Awards recognize projects helping to spread solar across New England
BOSTON -- The nation's first microgrid powered solely by solar energy and battery storage. A 1.8-megawatt (MW) solar project that turned the site of a former hazardous waste dump in New Bedford, Mass., into an asset expected to shave millions off the city's power bills over the next 20 years. A group buying program that allows homeowners across Connecticut to go solar for less and shows the power of community interaction in driving solar growth.
What these very different photovoltaic solar projects have in common is that they were among the five installations named as PV America's 2015 Projects of Distinction as the two-day solar industry conference got under way today in at the Westin Harborside Hotel in Boston. The five projects honored at the event included:
-- Soveren Community Solar 1 LLC: A 150-kilowatt (kW) community solar installation built on seasonally adjustable ground mounts, this Vermont project was locally developed, financed and owned.
-- Stafford Hill Solar Project: This 2.5-MW project in Rutland, Vermont combines PV solar, storage and microgrid technology in an innovative partnership with the Department of Energy and Green Mountain Power.

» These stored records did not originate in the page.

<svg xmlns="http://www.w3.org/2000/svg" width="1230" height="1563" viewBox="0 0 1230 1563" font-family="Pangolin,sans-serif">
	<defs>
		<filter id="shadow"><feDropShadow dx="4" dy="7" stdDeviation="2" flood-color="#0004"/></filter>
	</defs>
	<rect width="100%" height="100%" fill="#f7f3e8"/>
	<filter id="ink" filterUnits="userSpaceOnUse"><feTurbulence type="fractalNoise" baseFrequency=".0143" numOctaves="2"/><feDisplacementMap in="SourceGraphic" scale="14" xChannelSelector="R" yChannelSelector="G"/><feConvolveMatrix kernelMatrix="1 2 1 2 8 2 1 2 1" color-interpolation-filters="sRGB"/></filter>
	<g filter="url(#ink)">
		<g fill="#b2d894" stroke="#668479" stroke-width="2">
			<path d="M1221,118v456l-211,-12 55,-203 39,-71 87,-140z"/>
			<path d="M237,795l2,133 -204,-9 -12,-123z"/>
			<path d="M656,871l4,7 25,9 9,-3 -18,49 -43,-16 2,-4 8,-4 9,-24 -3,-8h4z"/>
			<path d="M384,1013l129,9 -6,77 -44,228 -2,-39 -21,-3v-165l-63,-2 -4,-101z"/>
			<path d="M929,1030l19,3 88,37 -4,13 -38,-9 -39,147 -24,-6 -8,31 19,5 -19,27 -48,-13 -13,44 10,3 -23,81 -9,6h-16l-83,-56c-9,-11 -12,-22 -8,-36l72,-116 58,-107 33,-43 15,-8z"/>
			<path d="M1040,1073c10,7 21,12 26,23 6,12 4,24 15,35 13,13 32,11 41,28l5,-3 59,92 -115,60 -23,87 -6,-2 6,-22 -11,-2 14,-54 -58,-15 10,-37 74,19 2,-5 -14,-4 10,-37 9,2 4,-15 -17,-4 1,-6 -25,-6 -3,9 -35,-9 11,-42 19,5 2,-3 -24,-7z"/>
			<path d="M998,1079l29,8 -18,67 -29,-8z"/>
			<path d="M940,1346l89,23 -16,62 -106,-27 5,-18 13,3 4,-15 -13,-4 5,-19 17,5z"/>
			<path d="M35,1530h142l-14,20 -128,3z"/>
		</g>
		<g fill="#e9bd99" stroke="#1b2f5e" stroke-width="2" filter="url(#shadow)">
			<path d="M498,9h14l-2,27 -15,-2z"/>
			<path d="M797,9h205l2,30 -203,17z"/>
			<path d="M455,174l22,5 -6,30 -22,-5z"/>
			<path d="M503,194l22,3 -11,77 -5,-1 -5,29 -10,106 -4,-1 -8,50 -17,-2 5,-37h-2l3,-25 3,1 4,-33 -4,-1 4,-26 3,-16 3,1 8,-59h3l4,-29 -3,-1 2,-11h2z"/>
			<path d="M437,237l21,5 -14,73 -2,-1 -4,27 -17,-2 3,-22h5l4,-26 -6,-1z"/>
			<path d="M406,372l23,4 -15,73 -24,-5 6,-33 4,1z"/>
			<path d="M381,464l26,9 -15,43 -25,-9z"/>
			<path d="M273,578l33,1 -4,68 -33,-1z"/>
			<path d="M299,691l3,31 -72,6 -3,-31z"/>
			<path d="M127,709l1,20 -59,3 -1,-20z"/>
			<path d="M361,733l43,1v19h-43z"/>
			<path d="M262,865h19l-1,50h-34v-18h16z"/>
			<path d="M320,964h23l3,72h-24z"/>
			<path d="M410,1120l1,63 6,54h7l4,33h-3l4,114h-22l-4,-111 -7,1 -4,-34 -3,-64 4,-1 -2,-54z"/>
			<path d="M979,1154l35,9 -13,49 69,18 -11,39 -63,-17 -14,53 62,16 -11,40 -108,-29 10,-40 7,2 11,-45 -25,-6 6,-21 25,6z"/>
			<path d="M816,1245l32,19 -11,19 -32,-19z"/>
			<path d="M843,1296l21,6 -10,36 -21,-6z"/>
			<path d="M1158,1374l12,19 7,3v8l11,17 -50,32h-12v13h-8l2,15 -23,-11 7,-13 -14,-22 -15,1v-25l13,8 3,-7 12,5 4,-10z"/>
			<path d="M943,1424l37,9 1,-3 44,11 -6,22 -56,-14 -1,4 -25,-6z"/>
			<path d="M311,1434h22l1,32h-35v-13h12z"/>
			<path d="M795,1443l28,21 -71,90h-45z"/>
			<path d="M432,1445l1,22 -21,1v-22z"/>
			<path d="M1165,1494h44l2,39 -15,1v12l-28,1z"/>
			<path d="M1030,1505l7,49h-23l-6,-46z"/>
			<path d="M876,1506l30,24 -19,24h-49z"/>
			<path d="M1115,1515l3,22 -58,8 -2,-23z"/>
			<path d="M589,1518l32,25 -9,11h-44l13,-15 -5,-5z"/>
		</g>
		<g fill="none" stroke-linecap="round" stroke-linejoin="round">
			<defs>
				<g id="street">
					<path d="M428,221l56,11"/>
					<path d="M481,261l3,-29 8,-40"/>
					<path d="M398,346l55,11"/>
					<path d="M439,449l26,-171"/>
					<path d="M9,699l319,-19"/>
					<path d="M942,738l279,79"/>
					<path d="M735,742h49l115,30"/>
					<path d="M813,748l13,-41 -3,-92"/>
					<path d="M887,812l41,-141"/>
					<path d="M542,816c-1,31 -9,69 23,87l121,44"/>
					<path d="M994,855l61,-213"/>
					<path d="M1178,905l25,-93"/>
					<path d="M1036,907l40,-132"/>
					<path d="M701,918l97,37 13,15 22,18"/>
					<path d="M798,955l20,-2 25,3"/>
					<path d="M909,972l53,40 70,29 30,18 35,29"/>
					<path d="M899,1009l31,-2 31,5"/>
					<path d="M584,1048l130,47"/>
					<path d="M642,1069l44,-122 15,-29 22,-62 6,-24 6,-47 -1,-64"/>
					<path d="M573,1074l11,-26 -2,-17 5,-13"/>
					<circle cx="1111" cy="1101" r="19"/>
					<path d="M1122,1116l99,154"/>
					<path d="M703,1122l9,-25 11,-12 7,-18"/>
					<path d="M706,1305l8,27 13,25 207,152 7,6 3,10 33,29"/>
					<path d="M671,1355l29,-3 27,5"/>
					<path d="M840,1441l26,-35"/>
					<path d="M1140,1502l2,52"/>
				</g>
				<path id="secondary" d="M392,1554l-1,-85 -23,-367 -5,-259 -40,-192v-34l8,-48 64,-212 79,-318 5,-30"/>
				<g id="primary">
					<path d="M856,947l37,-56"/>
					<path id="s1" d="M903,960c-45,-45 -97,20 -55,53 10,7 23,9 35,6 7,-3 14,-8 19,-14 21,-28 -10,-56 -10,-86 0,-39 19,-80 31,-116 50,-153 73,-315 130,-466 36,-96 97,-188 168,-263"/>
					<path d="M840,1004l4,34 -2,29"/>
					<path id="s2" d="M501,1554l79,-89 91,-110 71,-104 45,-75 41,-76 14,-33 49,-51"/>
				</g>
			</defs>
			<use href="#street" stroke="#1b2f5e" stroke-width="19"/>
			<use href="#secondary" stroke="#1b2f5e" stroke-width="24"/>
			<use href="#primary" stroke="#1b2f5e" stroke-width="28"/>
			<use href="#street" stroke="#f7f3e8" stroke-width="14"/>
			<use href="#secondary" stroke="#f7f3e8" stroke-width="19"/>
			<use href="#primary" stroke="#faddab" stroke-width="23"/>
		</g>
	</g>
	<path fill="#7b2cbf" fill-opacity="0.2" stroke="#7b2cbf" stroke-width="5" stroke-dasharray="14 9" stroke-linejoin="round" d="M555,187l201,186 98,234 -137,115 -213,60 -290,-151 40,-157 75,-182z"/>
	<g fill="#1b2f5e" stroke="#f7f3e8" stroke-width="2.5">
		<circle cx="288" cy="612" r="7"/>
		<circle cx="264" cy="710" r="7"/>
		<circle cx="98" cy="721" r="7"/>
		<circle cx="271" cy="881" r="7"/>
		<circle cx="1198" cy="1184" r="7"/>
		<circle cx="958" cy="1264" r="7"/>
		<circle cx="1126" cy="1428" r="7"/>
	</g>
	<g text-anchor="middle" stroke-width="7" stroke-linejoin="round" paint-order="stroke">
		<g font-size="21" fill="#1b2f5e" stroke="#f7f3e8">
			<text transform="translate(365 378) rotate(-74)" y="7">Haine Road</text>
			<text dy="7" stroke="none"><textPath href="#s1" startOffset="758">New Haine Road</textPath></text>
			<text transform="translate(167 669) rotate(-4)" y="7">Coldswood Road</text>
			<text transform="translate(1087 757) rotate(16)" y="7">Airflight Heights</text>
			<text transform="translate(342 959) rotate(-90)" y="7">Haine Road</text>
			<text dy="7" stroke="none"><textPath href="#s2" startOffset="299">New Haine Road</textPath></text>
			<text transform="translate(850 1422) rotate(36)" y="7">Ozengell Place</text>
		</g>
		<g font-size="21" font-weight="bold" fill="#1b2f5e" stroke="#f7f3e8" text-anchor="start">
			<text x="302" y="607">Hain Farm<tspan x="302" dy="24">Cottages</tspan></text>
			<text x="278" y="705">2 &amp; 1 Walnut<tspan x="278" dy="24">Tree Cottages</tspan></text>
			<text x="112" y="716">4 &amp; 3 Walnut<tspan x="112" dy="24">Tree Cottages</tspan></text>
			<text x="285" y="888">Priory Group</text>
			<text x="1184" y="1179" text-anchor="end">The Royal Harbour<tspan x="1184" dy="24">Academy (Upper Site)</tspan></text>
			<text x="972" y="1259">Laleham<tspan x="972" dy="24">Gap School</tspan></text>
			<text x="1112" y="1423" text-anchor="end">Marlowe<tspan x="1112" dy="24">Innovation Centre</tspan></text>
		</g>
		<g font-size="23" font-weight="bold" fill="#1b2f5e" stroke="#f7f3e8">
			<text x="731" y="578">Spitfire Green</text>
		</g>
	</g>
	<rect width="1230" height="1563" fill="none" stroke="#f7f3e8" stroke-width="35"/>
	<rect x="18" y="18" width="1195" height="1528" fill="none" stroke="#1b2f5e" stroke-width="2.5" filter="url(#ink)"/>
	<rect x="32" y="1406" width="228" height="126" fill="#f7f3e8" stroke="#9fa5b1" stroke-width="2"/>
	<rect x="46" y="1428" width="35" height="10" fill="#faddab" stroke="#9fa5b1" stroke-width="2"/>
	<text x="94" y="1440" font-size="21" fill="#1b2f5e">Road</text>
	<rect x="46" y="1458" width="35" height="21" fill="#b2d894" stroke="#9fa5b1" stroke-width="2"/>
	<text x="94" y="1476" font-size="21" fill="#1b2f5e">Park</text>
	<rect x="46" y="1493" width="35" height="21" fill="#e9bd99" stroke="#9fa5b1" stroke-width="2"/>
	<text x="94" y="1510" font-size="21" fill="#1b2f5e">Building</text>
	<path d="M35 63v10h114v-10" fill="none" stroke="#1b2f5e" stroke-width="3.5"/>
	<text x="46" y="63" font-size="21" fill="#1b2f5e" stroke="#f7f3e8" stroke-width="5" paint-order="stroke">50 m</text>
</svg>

-- Liberty Village: This 110-kw project is located on a former military base in Amityville, NY and provides clean power for about 60 veterans and their families, many of whom were previously homeless.
-- Solarize Connecticut and SEEDS Research: This bulk-buying program allows homeowners in different communities across Connecticut to go solar, while also researching different program models and the effect of peer influence on solar growth.
-- Sullivan's Ledge: Owned by the city of New Bedford, Mass., this 1.8 MW project is one of the first solar installations developed on a federal Superfund site, providing a model for responsible land use and public-private collaboration.
Given by PV America's joint organizers, the Solar Electric Power Association (SEPA) and the Solar Electric Industries Association (SEIA), the awards recognize major achievements in the New England solar marketplace.
The five projects honored in Boston topped a field of dozens of nominees and were judged on a range of criteria, from design and technology to community involvement and benefits.
"Even though snow is still piled high in Boston, these projects clearly show that New England is a solar powerhouse and a hub for innovation," said Julia Hamm, President and CEO of SEPA. "We also want these award winners to serve as models that can be replicated and easily adapted by other jurisdictions across the country, further driving down costs and providing smart ways to increase the amount of solar on the grid."